→ **Problem**: Scan the records below for the line with "left eye: (389, 532)" and the line with "left elbow: (395, 1132)". Repeat those two lines and every line between them exactly, and nothing else.

[[ Given data, beginning ]]

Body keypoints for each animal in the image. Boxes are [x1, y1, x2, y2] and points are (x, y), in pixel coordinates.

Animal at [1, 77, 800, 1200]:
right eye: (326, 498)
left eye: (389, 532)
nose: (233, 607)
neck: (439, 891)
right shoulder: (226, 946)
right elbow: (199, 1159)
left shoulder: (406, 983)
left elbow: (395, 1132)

[[ Given data, end ]]
[[ Given data, beginning ]]

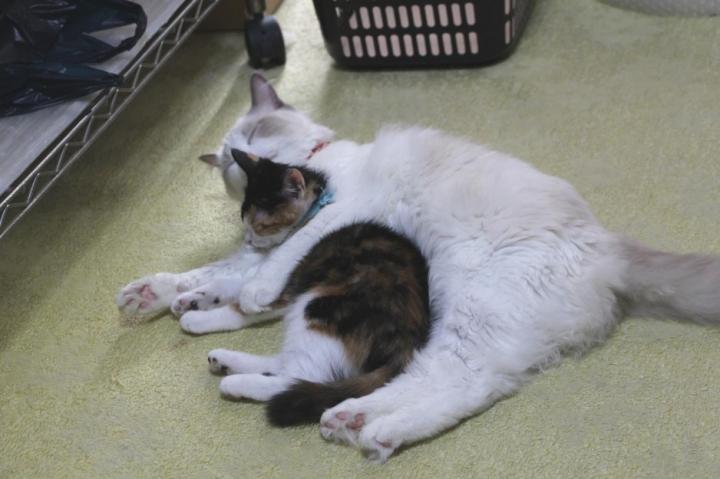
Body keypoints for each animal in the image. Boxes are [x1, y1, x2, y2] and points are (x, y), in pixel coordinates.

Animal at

[[ Given data, end ]]

→ **Exercise answer**:
left eye: (389, 532)
nose: (233, 607)
neck: (439, 891)
right shoulder: (226, 946)
right elbow: (199, 1159)
left shoulder: (406, 983)
left elbow: (395, 1132)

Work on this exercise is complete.